Issues arose around the project, including a lack of ministerial oversight on program costs, a lack of qualified engineers and draftsmen to finish the design and design changes by the Naval Board. The Treasury Board sought projected costs for the program, which were estimated at C$150–200 million.

To keep the project on schedule, the Royal Canadian Navy chose supplies even though the design was not complete. As design changes delayed the project, estimated costs climbed to roughly C$428 million in 1963. In May 1963, Canada was informed by the United States that delays in the Tartar missile project would require C$250 million more in funding to solve the problems with that program.

The Conservative government had been defeated in the 1963 federal election, with an incoming Liberal government. In May 1963, the new Minister of National Defence, Paul Hellyer, ordered the program reviewed and in June, all government capital programs were suspended.

On 10 October 1963 the program was cancelled by Cabinet as a result of the internal debate about the future of the Royal Canadian Navy. The debate centered on the direction of the future fleet, the focus being on anti-submarine warfare or a more balanced fleet. This took place publicly both in a Maclean's magazine article in September 1963 and before a Special Committee on Defence where the author of the article, Commodore James Plomer and Vice Admiral Herbert Rayner presented their views. However, Hellyer had already decided the fate of the program and the cancellation was announced in the House of Commons on 24 October.
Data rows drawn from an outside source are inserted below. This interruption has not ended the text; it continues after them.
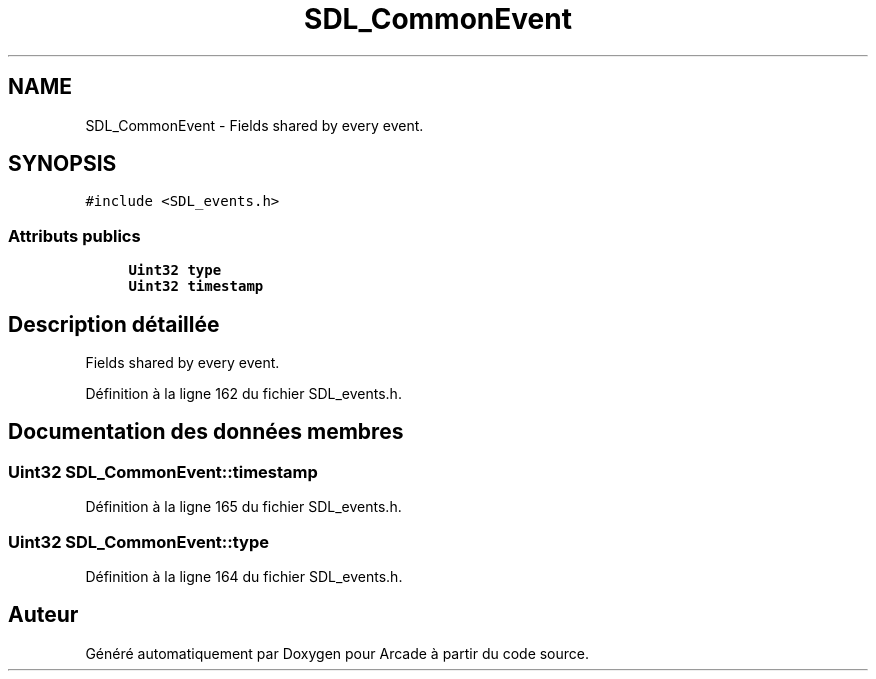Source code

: .TH "SDL_CommonEvent" 3 "Mercredi 30 Mars 2016" "Version 1" "Arcade" \" -*- nroff -*-
.ad l
.nh
.SH NAME
SDL_CommonEvent \- Fields shared by every event\&.  

.SH SYNOPSIS
.br
.PP
.PP
\fC#include <SDL_events\&.h>\fP
.SS "Attributs publics"

.in +1c
.ti -1c
.RI "\fBUint32\fP \fBtype\fP"
.br
.ti -1c
.RI "\fBUint32\fP \fBtimestamp\fP"
.br
.in -1c
.SH "Description détaillée"
.PP 
Fields shared by every event\&. 
.PP
Définition à la ligne 162 du fichier SDL_events\&.h\&.
.SH "Documentation des données membres"
.PP 
.SS "\fBUint32\fP SDL_CommonEvent::timestamp"

.PP
Définition à la ligne 165 du fichier SDL_events\&.h\&.
.SS "\fBUint32\fP SDL_CommonEvent::type"

.PP
Définition à la ligne 164 du fichier SDL_events\&.h\&.

.SH "Auteur"
.PP 
Généré automatiquement par Doxygen pour Arcade à partir du code source\&.
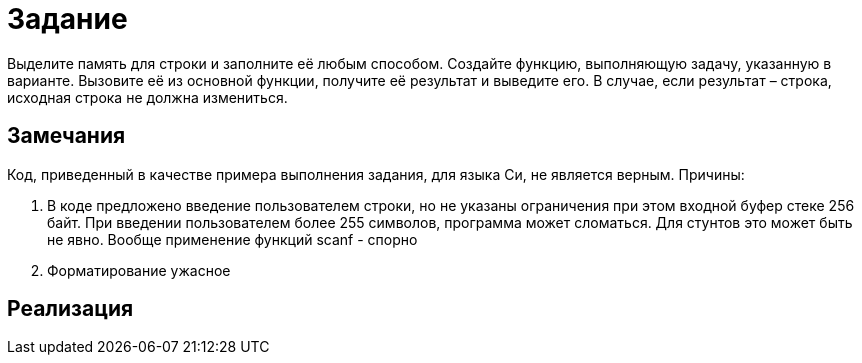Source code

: = Задание

Выделите память для строки и заполните её любым способом. Создайте функцию, выполняющую задачу, указанную в варианте.
Вызовите её из основной функции, получите её результат и выведите его. В случае, если результат – строка, исходная
строка не должна измениться.

== Замечания

Код, приведенный в качестве примера выполнения задания, для языка Си, не является верным. Причины:

. В коде предложено введение пользователем строки, но не указаны ограничения при этом входной буфер стеке 256 байт.
При введении пользователем более 255 символов, программа может сломаться. Для стунтов это может быть не явно.
Вообще применение функций scanf - спорно
. Форматирование ужасное

== Реализация

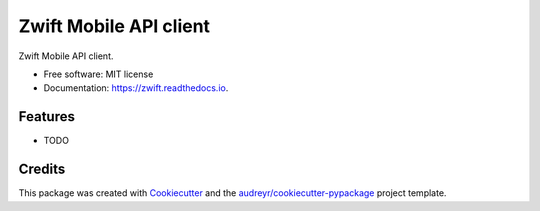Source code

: =======================
Zwift Mobile API client
=======================


.. image:: https://img.shields.io/pypi/v/zwift.svg
        :target: https://pypi.python.org/pypi/zwift

.. image:: https://img.shields.io/travis/jsmits/zwift.svg
        :target: https://travis-ci.org/jsmits/zwift

.. image:: https://readthedocs.org/projects/zwift/badge/?version=latest
        :target: https://zwift.readthedocs.io/en/latest/?badge=latest
        :alt: Documentation Status

.. image:: https://pyup.io/repos/github/jsmits/zwift/shield.svg
     :target: https://pyup.io/repos/github/jsmits/zwift/
     :alt: Updates


Zwift Mobile API client.


* Free software: MIT license
* Documentation: https://zwift.readthedocs.io.


Features
--------

* TODO

Credits
---------

This package was created with Cookiecutter_ and the `audreyr/cookiecutter-pypackage`_ project template.

.. _Cookiecutter: https://github.com/audreyr/cookiecutter
.. _`audreyr/cookiecutter-pypackage`: https://github.com/audreyr/cookiecutter-pypackage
After the cancellation of the GPF project there was still a need for new ships to replace those to be retired and the Royal Canadian Navy came up with several versions of improved GPFs. Paul Hellyer insisted on an ASW platform. The Navy came back with a design similar to that of the GPF and could carry two helicopters. However, in order to do so, they hid some of the details of the project from the minister in order to get approval. This design would become known as the Iroquois-class destroyer.